Bill Rinna, Director, Americas Vehicle Forecasts
23 February 2021
23 February 2021
Semiconductor shortage challenges North America’s recovery
The semiconductor component shortage that has impacted the automotive industry across the globe has been especially troublesome for the North American industry, which has been dealing with a depleted inventory situation since April 2020, due to the COVID-19 pandemic. The rebound in US Light Vehicle demand continues to gain traction, with sales exceeding expectations at the start of 2021, even as dealerships grapple with exhausted vehicle stocks and customers face fewer choices and, more importantly, fewer incentive options. The combination of low inventory and solid demand has created an arduous environment for the industry.
According to our partner Wards Intelligence, US inventory was down by over 20% year-on-year at the end of January, at 2.8 million units, with days’ supply falling to 61 days, from 76 days at the same point last year. The January-March timeframe is typically when inventories are built up, but due to the semiconductor shortage, automakers are simply trying to stay afloat and provide the right mix of vehicles to meet consumer demand. Due to the lack of parts, shortened shifts, slower build rates and plant shutdowns have become the norm and will likely continue through April, if not longer. Taking these factors into account, as well as the ongoing strength in the pace of demand, we do not see inventory returning to normal levels until the fourth quarter of this year, or the early part of next year.
“In light of the announced and known disruptions in the region, as of mid-February, the production loss is estimated at more than 190,000 units”
But given that the chip situation is still quite fluid and that several plants have suffered additional weather-related disruptions, the situation could deteriorate further before it improves. We currently expect North American production to be hit hardest in the first quarter, with pockets of disruptions continuing – albeit to a lesser extent – in the second quarter. This assumption led us to reduce our Q1 production forecast by over 250,000 units, with an additional downside risk of 100,000 units. In light of the announced and known disruptions in the region, as of mid-February, the production loss is estimated at more than 190,000 units, which, so far, is in line with our latest forecast. For now, we expect most of the volume to be recouped, as needed, primarily in the second half of the year for high-demand models and new launches. North American Light Vehicle production is still projected to surpass 15.7 million units by the end of 2021.

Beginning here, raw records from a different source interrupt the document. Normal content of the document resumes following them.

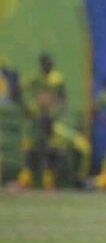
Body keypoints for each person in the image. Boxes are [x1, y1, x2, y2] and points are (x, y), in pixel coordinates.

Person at [14, 53, 66, 190]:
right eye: (45, 65)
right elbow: (18, 90)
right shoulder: (35, 78)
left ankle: (49, 183)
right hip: (36, 119)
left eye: (49, 64)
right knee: (32, 151)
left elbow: (63, 98)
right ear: (41, 66)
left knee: (50, 150)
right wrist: (26, 108)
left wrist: (56, 113)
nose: (47, 67)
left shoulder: (57, 79)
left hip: (50, 120)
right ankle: (25, 181)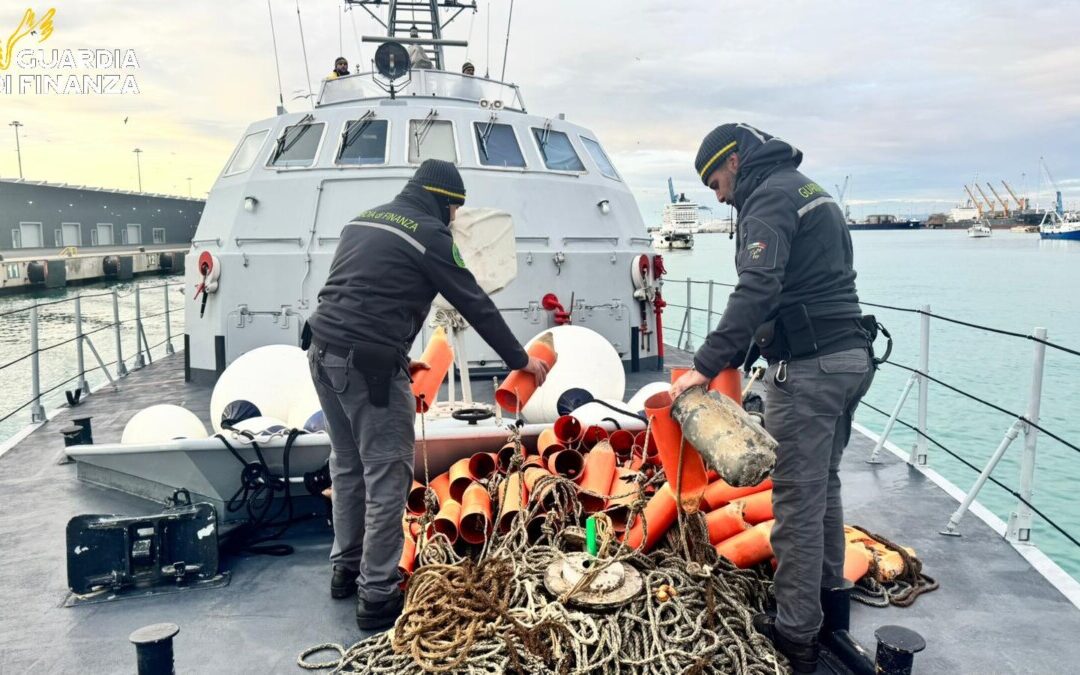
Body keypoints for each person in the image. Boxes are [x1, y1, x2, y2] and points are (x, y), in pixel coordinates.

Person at [305, 159, 550, 631]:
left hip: (320, 350)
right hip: (370, 370)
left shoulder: (365, 219)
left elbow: (354, 297)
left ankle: (345, 569)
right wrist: (521, 361)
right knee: (386, 476)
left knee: (348, 464)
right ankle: (376, 596)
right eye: (455, 210)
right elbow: (473, 302)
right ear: (445, 202)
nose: (455, 219)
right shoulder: (431, 234)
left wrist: (400, 358)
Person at [671, 123, 875, 672]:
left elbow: (758, 287)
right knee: (822, 486)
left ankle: (795, 635)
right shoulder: (810, 189)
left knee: (795, 502)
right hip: (853, 358)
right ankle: (832, 606)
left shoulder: (766, 199)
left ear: (734, 162)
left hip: (809, 369)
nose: (717, 195)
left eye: (715, 181)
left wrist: (707, 367)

On the demand side, we do anticipate some distortions in the recovery strength over the next two to three months as inventory is depleted further, but full-year demand is unlikely to experience a material disruption. We forecast that US Light Vehicle sales will surpass 16 million units in 2021, with further upside potential if, as anticipated, inventory recovers in the second half of the year.
While the semiconductor shortage of the winter may have put a freeze on some production volumes for the time being, the issue should be resolved by the spring and usher in warmer prospects for vehicle production and inventories in the region.